## What needs to be done
From the material that follows, count the lines with the word "Value" in them. Reply with the number only.

## Study material
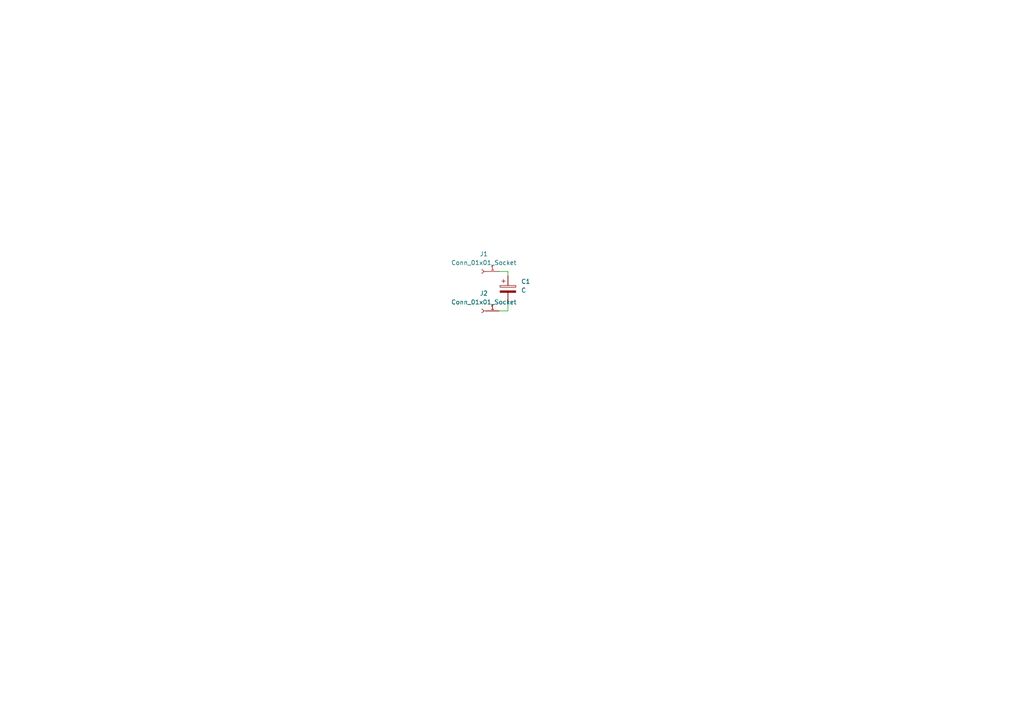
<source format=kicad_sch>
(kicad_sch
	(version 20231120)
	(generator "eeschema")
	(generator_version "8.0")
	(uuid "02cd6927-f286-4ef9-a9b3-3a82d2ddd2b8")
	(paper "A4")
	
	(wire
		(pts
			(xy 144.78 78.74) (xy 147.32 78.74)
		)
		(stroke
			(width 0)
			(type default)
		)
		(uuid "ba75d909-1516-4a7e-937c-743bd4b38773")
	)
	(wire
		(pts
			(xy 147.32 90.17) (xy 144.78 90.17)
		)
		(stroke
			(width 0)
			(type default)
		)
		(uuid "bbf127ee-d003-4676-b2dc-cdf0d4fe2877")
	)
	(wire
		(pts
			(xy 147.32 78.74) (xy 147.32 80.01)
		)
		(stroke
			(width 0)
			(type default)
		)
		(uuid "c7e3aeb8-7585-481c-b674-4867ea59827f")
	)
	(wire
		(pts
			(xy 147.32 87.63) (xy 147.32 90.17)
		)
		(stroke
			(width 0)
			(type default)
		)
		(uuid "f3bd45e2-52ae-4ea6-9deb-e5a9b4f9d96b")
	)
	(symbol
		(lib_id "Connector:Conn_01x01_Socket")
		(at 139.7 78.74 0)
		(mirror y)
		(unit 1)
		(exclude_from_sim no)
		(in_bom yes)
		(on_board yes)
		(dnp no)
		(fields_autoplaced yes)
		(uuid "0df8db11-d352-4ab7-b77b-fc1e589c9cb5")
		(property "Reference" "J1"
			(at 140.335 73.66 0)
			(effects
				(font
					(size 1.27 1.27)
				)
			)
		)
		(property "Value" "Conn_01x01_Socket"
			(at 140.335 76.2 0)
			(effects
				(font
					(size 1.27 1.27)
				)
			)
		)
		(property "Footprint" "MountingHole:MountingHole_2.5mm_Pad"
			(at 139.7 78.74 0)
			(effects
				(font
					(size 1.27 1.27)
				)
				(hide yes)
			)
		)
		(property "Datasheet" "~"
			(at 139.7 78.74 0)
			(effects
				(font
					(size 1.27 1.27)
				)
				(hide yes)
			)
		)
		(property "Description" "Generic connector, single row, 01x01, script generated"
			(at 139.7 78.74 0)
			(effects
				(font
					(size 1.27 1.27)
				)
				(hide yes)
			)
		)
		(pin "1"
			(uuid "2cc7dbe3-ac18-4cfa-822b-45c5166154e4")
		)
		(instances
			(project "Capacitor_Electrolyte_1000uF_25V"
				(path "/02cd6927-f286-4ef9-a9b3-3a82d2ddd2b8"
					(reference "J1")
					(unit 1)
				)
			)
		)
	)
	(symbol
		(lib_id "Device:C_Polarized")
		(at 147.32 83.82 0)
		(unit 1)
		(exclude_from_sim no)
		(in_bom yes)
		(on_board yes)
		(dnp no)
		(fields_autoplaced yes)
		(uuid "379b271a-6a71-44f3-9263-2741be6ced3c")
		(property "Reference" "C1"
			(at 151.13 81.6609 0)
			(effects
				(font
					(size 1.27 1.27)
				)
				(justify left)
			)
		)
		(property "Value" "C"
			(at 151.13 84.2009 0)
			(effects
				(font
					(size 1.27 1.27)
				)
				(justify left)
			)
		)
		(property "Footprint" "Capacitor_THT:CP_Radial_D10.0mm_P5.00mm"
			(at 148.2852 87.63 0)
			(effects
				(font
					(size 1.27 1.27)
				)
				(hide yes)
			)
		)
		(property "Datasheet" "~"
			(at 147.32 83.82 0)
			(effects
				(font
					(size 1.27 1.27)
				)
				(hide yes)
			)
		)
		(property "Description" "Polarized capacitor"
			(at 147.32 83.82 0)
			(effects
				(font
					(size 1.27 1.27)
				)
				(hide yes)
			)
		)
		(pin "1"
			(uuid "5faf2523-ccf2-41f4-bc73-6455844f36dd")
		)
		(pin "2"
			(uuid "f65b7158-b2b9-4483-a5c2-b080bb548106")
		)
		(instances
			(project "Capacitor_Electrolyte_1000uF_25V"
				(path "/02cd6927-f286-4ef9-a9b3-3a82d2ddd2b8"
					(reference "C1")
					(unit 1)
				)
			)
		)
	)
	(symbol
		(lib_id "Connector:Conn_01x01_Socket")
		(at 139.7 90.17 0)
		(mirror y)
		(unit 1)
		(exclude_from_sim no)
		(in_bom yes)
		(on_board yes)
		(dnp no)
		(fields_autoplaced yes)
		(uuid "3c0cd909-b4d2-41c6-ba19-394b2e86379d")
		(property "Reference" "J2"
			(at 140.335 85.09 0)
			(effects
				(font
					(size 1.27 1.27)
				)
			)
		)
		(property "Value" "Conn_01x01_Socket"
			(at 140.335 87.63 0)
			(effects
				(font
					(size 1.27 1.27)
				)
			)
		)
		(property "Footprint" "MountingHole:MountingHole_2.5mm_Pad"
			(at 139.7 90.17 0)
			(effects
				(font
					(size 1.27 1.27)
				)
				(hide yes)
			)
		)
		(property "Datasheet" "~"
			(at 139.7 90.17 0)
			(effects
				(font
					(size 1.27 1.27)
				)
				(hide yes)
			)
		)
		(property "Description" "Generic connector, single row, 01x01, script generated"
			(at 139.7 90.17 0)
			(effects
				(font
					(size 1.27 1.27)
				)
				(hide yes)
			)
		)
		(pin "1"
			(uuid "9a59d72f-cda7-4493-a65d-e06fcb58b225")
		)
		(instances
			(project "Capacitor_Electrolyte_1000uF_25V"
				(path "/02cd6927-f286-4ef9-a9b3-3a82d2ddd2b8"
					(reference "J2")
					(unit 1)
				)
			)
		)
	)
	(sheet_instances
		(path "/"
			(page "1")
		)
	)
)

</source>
* * *
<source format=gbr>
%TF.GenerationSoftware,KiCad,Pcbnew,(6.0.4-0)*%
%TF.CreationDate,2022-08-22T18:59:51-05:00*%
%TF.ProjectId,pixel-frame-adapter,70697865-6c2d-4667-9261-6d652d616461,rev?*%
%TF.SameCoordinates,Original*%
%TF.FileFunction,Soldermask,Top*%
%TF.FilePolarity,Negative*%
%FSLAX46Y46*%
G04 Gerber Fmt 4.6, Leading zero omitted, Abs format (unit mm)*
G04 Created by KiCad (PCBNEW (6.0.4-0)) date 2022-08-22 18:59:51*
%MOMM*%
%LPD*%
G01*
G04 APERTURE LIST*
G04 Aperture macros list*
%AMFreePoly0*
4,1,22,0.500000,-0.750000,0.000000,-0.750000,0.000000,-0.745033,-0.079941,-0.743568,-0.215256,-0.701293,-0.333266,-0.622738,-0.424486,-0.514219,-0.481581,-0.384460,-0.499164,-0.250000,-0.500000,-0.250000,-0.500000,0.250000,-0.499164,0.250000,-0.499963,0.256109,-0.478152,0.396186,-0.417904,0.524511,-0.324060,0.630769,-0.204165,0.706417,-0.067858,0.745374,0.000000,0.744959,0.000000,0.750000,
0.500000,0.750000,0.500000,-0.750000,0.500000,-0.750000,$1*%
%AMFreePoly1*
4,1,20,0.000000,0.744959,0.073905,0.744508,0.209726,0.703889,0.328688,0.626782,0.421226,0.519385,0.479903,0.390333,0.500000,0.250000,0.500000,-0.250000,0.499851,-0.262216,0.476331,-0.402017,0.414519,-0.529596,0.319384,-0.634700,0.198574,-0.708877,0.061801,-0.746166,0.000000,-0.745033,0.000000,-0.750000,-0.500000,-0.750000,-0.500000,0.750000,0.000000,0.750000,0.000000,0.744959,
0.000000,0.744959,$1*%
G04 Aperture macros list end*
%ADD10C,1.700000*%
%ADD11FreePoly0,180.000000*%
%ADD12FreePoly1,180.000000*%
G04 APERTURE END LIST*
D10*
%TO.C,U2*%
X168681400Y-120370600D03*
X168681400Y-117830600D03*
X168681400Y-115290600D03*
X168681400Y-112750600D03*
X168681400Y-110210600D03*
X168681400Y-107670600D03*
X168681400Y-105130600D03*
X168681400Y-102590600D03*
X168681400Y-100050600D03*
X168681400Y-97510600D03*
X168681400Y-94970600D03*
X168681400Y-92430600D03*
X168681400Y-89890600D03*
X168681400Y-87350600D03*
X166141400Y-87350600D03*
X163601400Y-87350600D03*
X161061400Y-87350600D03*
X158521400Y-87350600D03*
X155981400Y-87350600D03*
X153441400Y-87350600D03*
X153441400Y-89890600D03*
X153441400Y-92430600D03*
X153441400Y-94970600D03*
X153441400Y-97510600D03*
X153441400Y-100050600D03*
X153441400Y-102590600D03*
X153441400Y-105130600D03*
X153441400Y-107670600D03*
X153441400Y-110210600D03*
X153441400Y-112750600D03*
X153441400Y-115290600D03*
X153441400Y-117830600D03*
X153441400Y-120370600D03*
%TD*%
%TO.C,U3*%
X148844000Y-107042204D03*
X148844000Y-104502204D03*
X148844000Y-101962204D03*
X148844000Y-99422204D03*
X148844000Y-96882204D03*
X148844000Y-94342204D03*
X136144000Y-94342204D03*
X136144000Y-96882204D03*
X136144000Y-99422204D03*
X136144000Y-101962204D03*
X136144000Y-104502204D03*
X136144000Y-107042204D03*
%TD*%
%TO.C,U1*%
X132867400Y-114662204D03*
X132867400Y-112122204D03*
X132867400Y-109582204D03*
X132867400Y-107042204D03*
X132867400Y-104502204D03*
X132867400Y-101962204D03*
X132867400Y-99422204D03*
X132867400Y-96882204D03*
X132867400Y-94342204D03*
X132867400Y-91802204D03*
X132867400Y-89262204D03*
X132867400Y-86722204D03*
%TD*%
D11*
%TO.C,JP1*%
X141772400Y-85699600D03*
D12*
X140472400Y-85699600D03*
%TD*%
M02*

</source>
--
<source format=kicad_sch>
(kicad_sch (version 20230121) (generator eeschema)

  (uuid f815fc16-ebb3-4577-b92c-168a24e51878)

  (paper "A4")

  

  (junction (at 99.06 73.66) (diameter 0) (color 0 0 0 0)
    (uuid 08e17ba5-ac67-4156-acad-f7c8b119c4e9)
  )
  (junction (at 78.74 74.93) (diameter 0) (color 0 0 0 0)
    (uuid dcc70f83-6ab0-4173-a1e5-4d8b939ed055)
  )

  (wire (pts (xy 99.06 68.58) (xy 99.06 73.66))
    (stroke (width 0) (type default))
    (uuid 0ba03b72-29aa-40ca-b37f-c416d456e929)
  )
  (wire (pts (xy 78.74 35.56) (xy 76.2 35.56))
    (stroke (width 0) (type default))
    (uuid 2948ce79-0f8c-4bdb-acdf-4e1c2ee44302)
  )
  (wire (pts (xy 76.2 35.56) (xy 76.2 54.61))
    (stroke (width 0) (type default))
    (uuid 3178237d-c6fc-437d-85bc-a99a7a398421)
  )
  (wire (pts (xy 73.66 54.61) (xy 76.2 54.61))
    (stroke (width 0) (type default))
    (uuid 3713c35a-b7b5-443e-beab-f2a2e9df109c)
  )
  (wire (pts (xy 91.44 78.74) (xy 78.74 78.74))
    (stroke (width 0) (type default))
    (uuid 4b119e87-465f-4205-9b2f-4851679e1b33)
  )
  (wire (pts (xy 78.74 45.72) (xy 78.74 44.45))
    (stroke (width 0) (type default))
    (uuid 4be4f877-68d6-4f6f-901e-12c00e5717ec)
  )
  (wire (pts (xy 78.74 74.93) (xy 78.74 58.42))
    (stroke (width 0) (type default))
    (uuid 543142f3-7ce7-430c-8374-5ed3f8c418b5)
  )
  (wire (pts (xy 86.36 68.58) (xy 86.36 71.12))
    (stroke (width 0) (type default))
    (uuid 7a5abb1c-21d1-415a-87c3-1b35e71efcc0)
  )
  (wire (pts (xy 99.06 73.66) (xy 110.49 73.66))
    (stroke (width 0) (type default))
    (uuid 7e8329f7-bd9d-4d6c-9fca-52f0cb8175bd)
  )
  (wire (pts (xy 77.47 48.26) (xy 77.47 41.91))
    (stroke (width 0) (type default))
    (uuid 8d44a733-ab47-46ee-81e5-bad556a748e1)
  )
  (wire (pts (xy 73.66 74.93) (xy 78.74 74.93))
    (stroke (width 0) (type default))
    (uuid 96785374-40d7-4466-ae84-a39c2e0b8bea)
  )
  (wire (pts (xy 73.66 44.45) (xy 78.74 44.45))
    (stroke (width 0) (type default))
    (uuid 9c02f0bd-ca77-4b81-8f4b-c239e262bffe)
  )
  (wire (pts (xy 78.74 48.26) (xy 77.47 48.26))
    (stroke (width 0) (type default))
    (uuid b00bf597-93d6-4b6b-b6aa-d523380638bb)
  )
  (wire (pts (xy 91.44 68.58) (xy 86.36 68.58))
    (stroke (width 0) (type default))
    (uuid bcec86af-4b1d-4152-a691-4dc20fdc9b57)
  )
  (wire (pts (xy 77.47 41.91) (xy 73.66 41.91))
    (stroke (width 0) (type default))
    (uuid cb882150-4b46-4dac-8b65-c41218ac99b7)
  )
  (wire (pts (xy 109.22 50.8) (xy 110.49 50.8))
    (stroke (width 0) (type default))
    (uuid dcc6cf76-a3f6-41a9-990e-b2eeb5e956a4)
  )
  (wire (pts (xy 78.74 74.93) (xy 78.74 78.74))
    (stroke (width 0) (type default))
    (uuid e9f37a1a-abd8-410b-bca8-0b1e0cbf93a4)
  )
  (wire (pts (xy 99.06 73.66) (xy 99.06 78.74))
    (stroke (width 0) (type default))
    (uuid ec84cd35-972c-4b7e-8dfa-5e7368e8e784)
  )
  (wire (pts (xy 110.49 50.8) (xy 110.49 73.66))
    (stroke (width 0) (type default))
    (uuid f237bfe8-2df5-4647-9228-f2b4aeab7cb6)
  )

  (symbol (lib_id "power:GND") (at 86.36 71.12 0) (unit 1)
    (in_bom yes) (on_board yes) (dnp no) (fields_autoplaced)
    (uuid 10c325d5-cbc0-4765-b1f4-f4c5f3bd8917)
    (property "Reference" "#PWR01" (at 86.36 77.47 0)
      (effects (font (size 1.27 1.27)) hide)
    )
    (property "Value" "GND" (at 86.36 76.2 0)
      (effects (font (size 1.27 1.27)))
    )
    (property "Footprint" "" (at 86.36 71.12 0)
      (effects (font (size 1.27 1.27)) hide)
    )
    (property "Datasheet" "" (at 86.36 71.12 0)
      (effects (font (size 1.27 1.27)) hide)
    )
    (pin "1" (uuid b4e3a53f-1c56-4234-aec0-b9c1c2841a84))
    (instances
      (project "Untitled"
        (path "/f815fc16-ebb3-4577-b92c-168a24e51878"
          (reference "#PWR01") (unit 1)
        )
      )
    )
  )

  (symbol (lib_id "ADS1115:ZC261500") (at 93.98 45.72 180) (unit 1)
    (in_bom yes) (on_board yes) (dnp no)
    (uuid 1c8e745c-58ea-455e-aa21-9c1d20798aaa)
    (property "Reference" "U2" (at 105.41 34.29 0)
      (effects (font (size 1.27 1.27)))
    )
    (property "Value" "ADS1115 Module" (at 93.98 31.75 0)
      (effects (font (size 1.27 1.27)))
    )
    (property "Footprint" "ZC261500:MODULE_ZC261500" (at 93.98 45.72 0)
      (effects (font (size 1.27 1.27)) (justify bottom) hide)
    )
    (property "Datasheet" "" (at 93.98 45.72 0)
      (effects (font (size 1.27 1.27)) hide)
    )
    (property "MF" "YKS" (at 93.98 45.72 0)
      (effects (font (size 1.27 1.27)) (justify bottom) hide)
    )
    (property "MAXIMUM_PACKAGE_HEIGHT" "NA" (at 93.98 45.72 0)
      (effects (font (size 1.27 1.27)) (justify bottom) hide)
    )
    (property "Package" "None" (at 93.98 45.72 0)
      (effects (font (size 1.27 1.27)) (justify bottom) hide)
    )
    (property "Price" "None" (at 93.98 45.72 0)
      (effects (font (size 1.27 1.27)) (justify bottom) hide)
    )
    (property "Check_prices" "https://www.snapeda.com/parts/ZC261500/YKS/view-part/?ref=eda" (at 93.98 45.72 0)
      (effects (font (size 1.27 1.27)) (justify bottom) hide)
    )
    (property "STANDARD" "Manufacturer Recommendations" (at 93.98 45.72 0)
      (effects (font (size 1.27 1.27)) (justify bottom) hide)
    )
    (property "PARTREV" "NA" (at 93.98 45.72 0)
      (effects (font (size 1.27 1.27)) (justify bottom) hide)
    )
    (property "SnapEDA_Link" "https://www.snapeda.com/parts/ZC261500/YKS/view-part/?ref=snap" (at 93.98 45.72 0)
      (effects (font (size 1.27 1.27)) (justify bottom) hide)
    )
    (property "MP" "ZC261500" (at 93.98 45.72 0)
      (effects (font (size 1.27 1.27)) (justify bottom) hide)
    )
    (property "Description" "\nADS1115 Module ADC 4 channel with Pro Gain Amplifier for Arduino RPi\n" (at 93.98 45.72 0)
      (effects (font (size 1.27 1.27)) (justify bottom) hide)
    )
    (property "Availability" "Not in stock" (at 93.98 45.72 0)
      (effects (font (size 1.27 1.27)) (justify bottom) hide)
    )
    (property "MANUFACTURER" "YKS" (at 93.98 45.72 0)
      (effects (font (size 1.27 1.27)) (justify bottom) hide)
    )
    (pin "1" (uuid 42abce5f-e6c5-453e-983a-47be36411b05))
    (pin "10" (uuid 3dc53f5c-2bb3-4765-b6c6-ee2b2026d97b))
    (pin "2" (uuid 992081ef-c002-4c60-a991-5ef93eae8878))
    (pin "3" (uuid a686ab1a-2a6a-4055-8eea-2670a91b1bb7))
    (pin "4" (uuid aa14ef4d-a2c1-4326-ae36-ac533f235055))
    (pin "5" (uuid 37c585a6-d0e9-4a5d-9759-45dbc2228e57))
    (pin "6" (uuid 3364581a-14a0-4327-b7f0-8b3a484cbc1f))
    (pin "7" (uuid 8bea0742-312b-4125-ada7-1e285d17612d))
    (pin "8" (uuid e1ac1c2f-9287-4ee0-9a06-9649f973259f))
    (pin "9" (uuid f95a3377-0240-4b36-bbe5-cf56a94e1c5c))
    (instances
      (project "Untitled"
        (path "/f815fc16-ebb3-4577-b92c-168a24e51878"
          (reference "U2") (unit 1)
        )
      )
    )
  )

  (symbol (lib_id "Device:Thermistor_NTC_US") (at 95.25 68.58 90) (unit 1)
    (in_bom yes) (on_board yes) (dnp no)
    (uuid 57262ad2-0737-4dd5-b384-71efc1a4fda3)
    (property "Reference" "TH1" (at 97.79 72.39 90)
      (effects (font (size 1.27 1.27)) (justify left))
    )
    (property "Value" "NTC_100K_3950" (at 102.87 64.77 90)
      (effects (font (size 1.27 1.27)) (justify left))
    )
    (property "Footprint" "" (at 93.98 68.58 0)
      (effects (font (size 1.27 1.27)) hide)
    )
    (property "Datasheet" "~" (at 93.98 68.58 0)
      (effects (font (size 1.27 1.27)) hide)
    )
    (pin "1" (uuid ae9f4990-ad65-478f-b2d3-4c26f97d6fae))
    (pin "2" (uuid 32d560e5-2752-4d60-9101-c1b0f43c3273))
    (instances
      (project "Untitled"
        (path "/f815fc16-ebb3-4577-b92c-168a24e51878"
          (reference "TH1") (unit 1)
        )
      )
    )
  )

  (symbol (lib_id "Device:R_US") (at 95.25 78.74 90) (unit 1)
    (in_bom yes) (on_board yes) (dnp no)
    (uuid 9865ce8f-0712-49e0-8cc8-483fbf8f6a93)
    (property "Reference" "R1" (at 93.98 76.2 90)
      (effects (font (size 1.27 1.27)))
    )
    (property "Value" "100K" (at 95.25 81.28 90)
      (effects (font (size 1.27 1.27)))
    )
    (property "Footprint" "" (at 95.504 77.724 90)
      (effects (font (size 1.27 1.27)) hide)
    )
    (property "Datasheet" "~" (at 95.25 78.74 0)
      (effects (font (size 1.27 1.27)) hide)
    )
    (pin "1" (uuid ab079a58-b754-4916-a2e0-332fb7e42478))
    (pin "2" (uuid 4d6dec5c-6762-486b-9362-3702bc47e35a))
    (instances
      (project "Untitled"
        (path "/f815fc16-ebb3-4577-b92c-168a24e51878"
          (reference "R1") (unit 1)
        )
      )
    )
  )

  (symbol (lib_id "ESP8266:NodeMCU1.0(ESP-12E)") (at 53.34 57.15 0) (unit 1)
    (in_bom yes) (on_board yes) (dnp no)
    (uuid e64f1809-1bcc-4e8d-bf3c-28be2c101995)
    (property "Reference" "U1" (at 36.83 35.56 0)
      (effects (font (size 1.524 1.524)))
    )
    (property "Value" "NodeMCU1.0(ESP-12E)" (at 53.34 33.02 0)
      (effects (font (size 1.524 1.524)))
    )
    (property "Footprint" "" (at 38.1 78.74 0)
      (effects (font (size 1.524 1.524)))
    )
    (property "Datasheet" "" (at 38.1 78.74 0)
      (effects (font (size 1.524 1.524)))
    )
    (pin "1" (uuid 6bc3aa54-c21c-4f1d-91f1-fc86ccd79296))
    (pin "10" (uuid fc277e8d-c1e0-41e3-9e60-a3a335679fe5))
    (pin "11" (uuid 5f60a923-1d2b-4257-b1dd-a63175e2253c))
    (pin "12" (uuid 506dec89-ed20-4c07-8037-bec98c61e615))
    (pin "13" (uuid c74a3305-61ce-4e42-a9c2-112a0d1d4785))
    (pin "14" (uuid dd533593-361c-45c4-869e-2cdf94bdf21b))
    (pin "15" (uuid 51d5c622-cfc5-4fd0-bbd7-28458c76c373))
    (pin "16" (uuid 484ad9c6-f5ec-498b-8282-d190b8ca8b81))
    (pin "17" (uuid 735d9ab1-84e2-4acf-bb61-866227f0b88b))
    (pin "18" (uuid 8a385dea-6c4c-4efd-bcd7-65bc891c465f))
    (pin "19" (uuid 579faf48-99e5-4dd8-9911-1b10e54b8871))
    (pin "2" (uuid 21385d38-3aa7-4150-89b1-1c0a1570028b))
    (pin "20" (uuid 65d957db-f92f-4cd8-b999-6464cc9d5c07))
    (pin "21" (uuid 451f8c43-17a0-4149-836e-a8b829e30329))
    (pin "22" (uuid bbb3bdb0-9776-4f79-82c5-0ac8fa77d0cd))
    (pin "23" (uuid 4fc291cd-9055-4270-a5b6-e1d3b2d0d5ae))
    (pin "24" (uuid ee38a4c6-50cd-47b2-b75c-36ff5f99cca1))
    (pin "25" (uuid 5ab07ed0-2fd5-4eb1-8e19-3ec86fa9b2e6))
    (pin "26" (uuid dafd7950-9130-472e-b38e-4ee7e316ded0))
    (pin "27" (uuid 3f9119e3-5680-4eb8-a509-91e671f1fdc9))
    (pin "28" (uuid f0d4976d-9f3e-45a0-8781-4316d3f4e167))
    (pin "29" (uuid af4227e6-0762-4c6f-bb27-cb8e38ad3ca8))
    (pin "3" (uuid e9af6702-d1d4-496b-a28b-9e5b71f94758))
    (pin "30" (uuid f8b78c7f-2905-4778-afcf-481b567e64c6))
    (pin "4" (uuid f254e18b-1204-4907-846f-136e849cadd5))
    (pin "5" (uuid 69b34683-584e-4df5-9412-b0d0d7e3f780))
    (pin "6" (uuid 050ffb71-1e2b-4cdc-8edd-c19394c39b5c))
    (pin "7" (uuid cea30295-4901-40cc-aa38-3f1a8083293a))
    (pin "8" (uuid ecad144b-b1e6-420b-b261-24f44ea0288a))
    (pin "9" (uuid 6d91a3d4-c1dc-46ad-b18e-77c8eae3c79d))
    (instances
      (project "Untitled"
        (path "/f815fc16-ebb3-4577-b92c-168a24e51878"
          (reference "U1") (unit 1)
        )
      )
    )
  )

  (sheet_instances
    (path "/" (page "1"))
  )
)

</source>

## Result of this task
8